たとえば、ヘリテージ財団は「プロジェクト2025」と称する政権移行事業で、トランプ氏に忠実な人物に絞った人材データベース「保守派リンクトイン」を準備している。最終的にはトランプ氏と同氏が指名する政権幹部が政策を方向付けるであろう。
ただし、多くの政権幹部は上院の承認も必要とする。政策の行方を占う上で、政権幹部人事は最大の注目だ。
トランプ支持派が「一部の官僚が裏で政策を実施している」と信じる陰謀論「ディープステート」について、トランプ氏は一掃を公約する。
現在は官僚のうち約4000人が政治任用者だが、「スケジュールF」(政策立案に関わるキャリア官僚の新たな政治任用カテゴリー。雇用保護を撤廃し、大統領が解雇しやすくする。第1次トランプ政権で大統領令を発行したが、バイデン政権が覆した)によって、その10倍以上を政治任用の対象とする可能性もある。
トランプ政権が「スケジュールF」の導入を試みた場合、議会の反発や公務員の労組などから提訴が見込まれ、導入は容易ではない。なお、ジョージタウン大学のドナルド・モイニハン政治学教授によると、政府が政治任用を増やすと汚職問題は拡大し、より非効率になるという。
バイデン家を捜査、司法省が「政争の具」に
1期目と異なり、トランプ氏は政策以上に政敵に対する報復を選挙戦で前面に出しているようにも見受けられる。トランプ氏は再選を果たした場合、バイデン家を捜査する特別検察官を指名することを公約している。司法省は「政争の具」として利用され、ウォーターゲート事件以降、守られてきた司法省捜査の独立性の伝統が崩されるかもしれない。
第1次政権末期の議会乱入事件でも顕著であったように、2020年大統領選結果を覆そうとするトランプ氏の試みを、司法そして立法が阻止し、三権分立がまだ健在であることを証明した。

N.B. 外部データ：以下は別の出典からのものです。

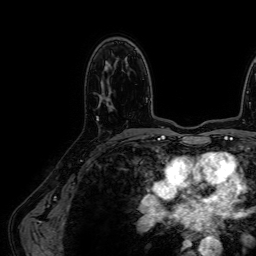
Breast MRI (dynamic contrast-enhanced), one axial slice; position 39 of 64 along the scan axis; cropped to one breast; dynamic contrast-enhanced series, time point 2 of 7 at this slice position (early post-contrast); 1.5 T; TE 2.6 ms, TR 5.2 ms; 256 × 256 image matrix, field of view 230 × 230 mm. Female patient.
Structures marked on this image (semi-automatic segmentation, software-assisted and operator-edited):
- enhancing-tissue mask used for the functional tumour volume (all voxels passing the contrast-enhancement thresholds inside the analysis volume; usually the tumour): bounding box [x1, y1, x2, y2] px = [97, 104, 114, 121]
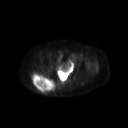
FDG PET of an extremity soft-tissue mass (from a PET/CT study), one axial slice; position 54 of 267 along the scan axis; 3.27 mm slice thickness; 128 × 128 image matrix, field of view 600 × 600 mm. Patient: female, 60 years. From the clinical record (not read from this slice): histological type: spindle cell suggestive of myxofibrosarcoma; grade: intermediate; site of the primary tumour: right buttock.
Structures marked on this image (expert contour drawn on MRI and transferred to this co-registered scan by the dataset authors):
- gross tumour volume (mass): bounding box <33,73,56,94> (left, top, right, bottom; pixels)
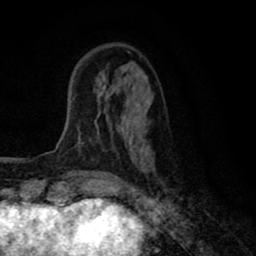
Breast MRI (dynamic contrast-enhanced), one axial slice; slice 20 of 80 in the series (ordered by position); cropped to one breast; dynamic contrast-enhanced series, time point 2 of 8 at this slice position (early post-contrast); 1.5 T; TE 2.7 ms, TR 6.6 ms; 2 mm slice thickness; 256 × 256 image matrix, field of view 150 × 150 mm. Female patient.
Outlined on this slice (semi-automatically segmented with operator editing):
- enhancing-tissue mask used for the functional tumour volume (all voxels passing the contrast-enhancement thresholds inside the analysis volume; usually the tumour): bounding box [x1, y1, x2, y2] px = [78, 79, 144, 171]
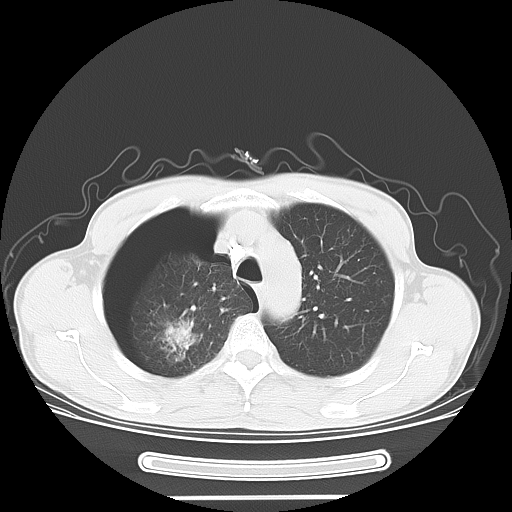
Chest CT, one axial slice. Position 52 of 67 along the scan axis. Reconstruction kernel LUNG. Lung window (W 1500 / L -600 HU). 5 mm slice thickness. 512 × 512 image matrix, field of view 375 × 375 mm. Male patient. Case-level facts recorded for this patient, not image findings: clinical TNM (as recorded): T1c N0 M0.
Outlined on this slice (rectangle marked by the reading radiologist):
- lung tumour (recorded histology: adenocarcinoma): box from (x=163, y=315) to (x=196, y=360) px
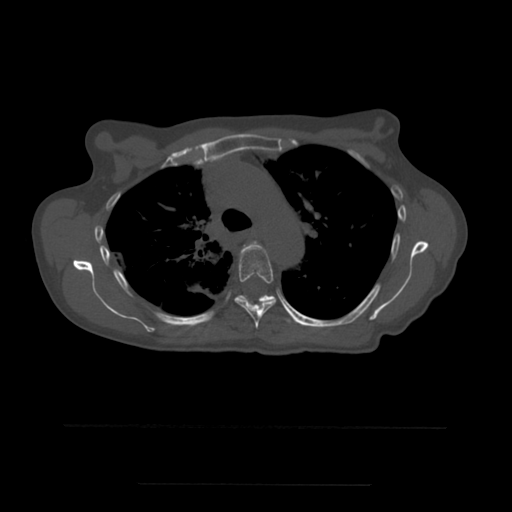
CT including the spine, one axial slice; bone window (W 1800 / L 400 HU); 1.25 mm slice thickness; 512 × 512 image matrix, field of view 350 × 350 mm. Patient age 58 years. Case-level facts recorded for this patient, not image findings: primary cancer: lung.
Outlined on this slice (semi-automatic segmentation, software-assisted and operator-edited):
- T4 vertebra: bounding box (x1, y1, x2, y2) in pixels: (244, 242, 263, 249)
- T5 vertebra: (235, 246, 277, 329)
- T6 vertebra: (236, 295, 294, 322)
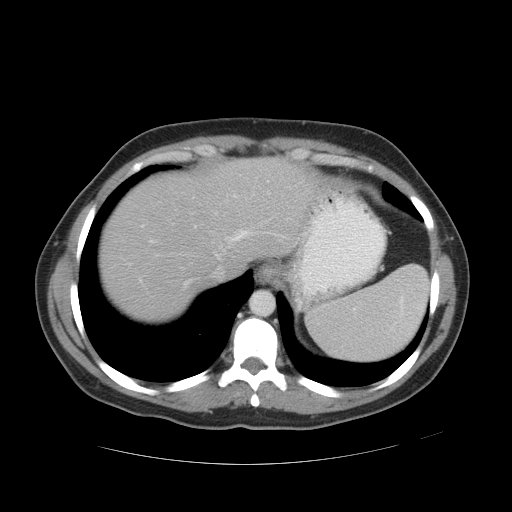
Contrast-enhanced abdominal CT, one axial slice. Position 42 of 49 along the scan axis. Reconstruction kernel STANDARD. 120 kVp. Intravenous contrast given. Soft-tissue window (W 400 / L 40 HU). 5 mm slice thickness. 512 × 512 image matrix. Case-level facts recorded for this patient, not image findings: patient: male, age 55 years at operation; diagnosis: colorectal cancer liver metastases, imaged before liver resection.
Annotated regions visible in this slice (expert manual segmentation):
- hepatic veins: bounding box [x1, y1, x2, y2] px = [149, 195, 285, 288]
- liver: [100, 159, 313, 320]
- planned liver remnant (the part of the liver to remain after resection): [100, 159, 313, 320]
- portal vein (with intrahepatic branches): [129, 225, 144, 282]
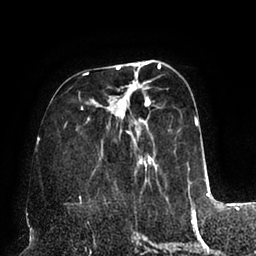
Breast MRI (dynamic contrast-enhanced), one axial slice; position 31 of 94 along the scan axis; cropped to one breast; dynamic contrast-enhanced series, time point 2 of 6 at this slice position (early post-contrast); 1.5 T; TE 2.5 ms, TR 5.2 ms; 1.7 mm slice thickness; 256 × 256 image matrix, field of view 200 × 200 mm. Female patient.
Annotated regions visible in this slice (semi-automatically segmented with operator editing):
- enhancing-tissue mask used for the functional tumour volume (all voxels passing the contrast-enhancement thresholds inside the analysis volume; usually the tumour): bounding box <81,62,198,189> (left, top, right, bottom; pixels)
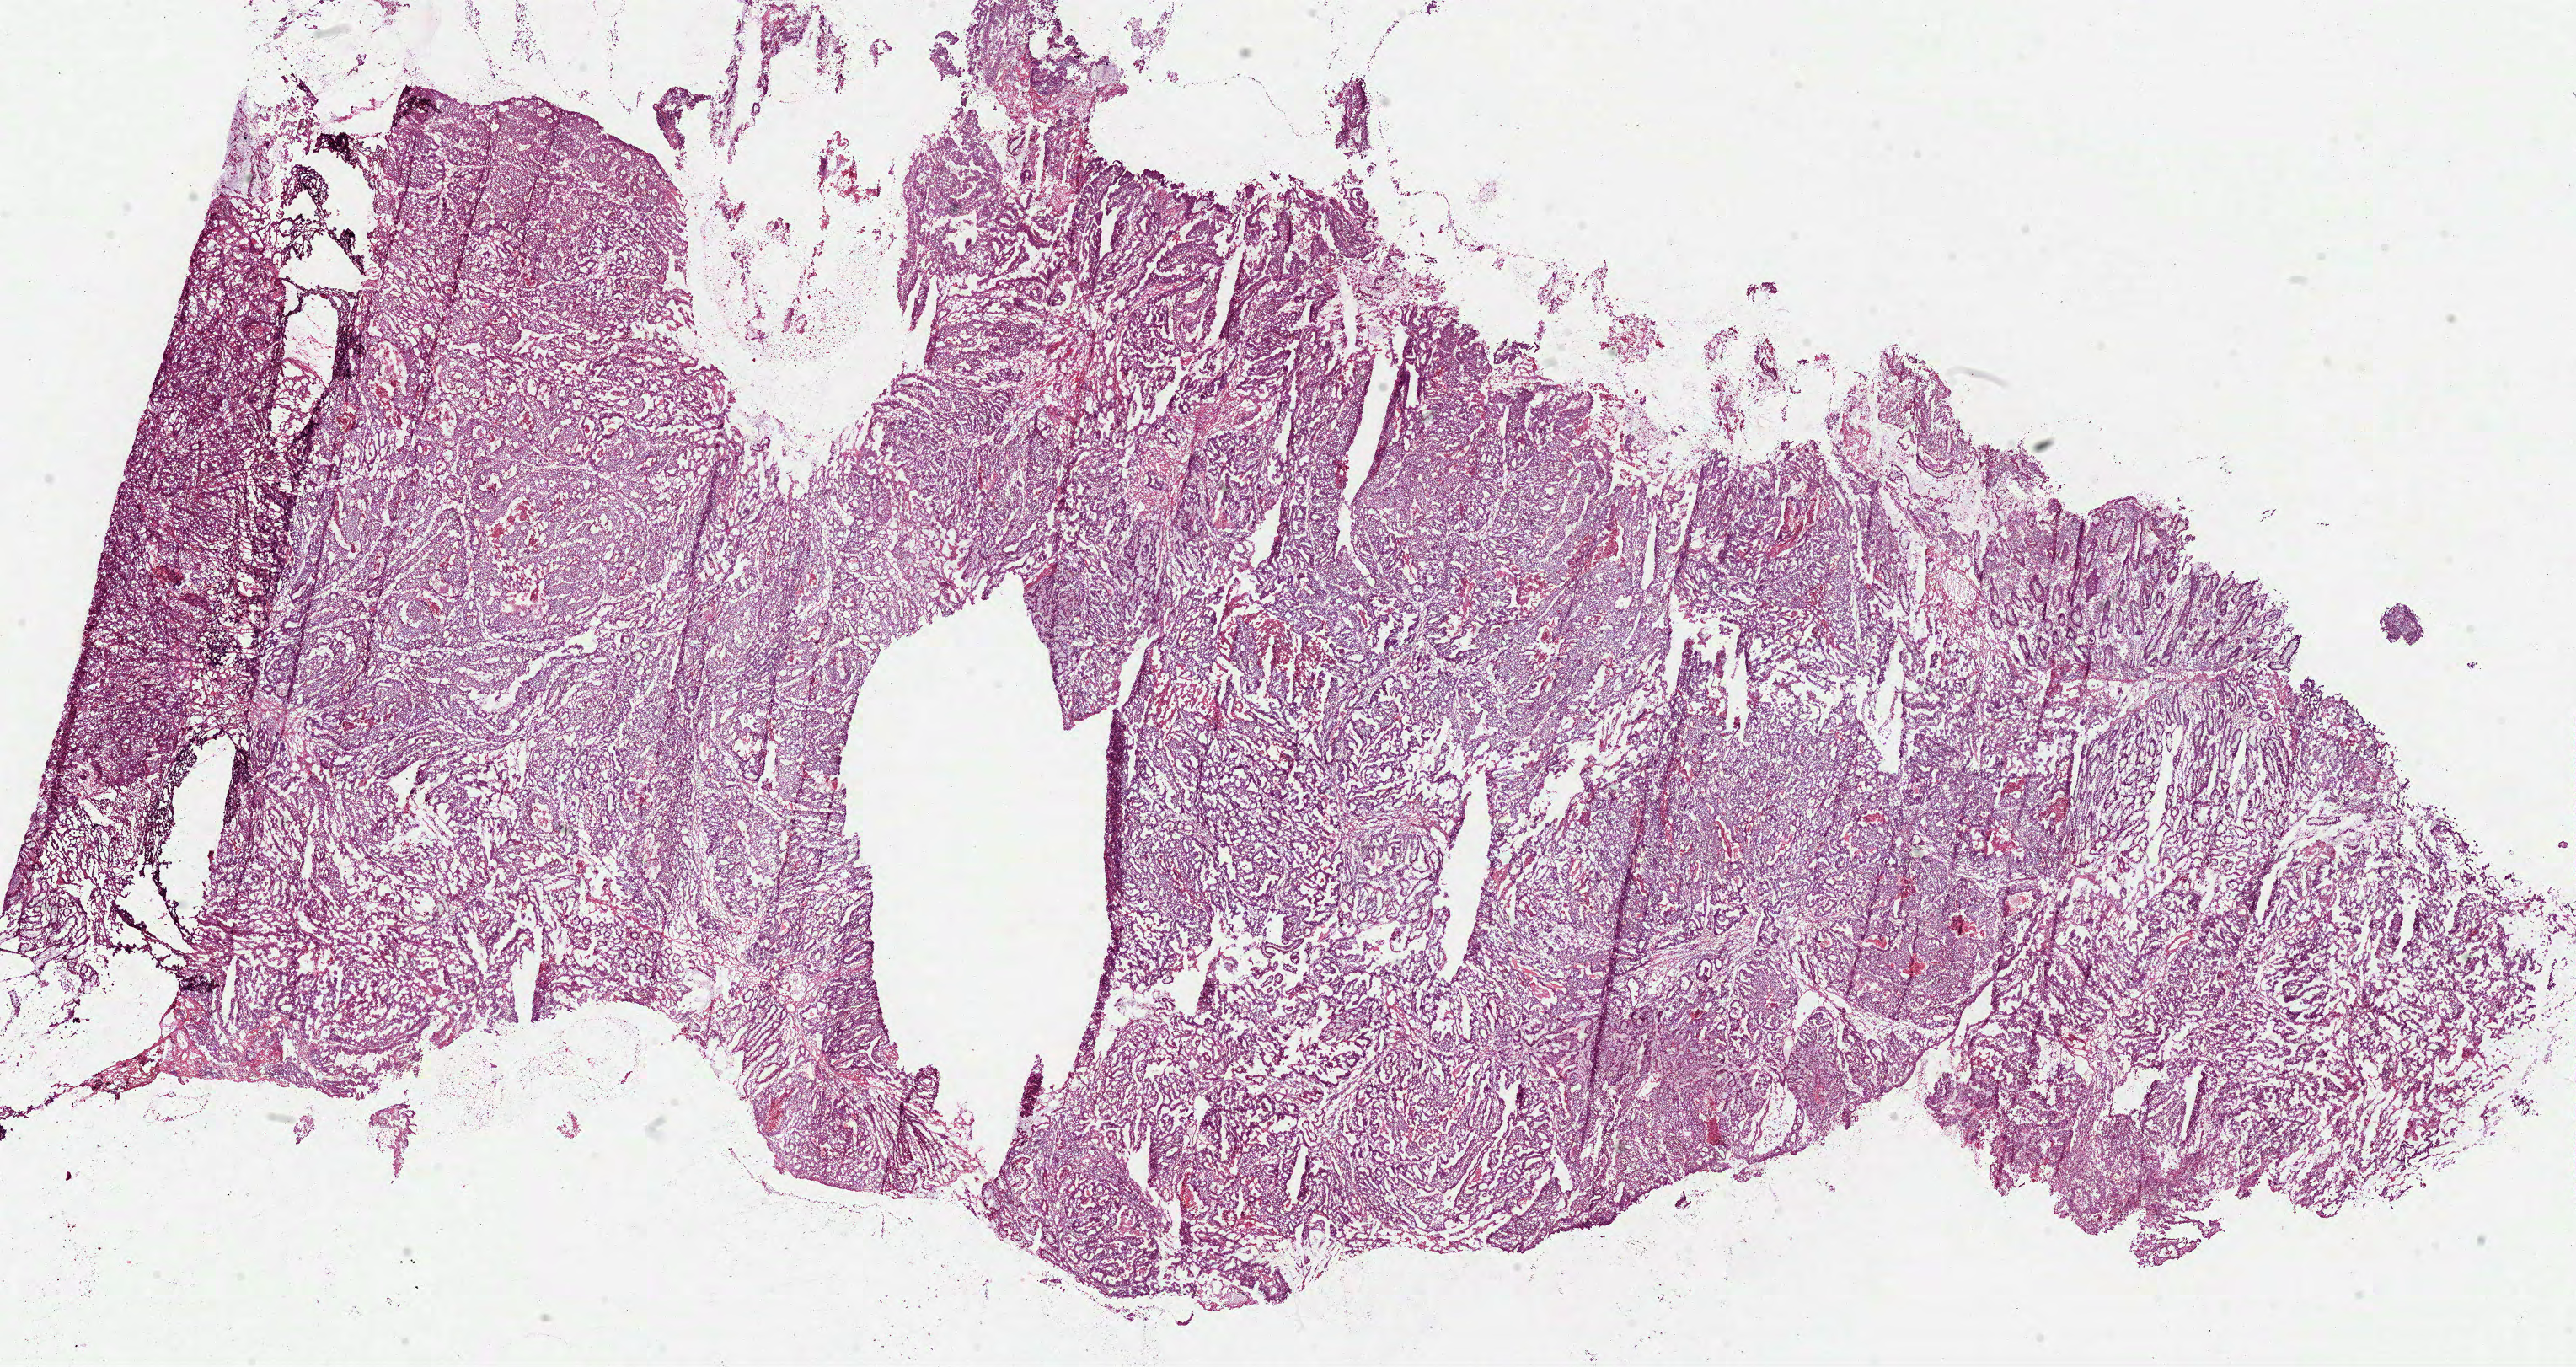
Digitized H&E tissue section (whole slide), low-resolution overview of the scanned area, about 24.7 x 13.1 mm (slide scanned at 40x), frozen section, sample: primary tumour, colon. Patient: male, age at initial diagnosis 81 years. Composition of this section per pathologist review: tumour cells 65%, tumour nuclei 80%, normal cells 15%, stromal cells 10%, necrosis 10%.
Histologic diagnosis: Adenocarcinoma, NOS (cecum). AJCC pathologic stage: IV (6th edition). Lymph nodes positive (case pathology): 10 of 17 examined.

しかし、トランプ氏は「憲法に基づき、大統領は何をしても良い権利を保有している」と2019年に支持者集会で語っている。保守派は大統領権限を拡大することを提言している。「トランプ2.0」では政権発足当初から、三権分立を蝕む取り組みが始まるかもしれない。
この他、連邦通信委員会(FCC)や連邦取引委員会(FTC)など伝統的に中立の立場をとってきた独立規制機関までも、大統領の意向で動くこととなるかもしれない。さらには連邦準備銀行にも政治的影響が及ぶ可能性さえ懸念されている。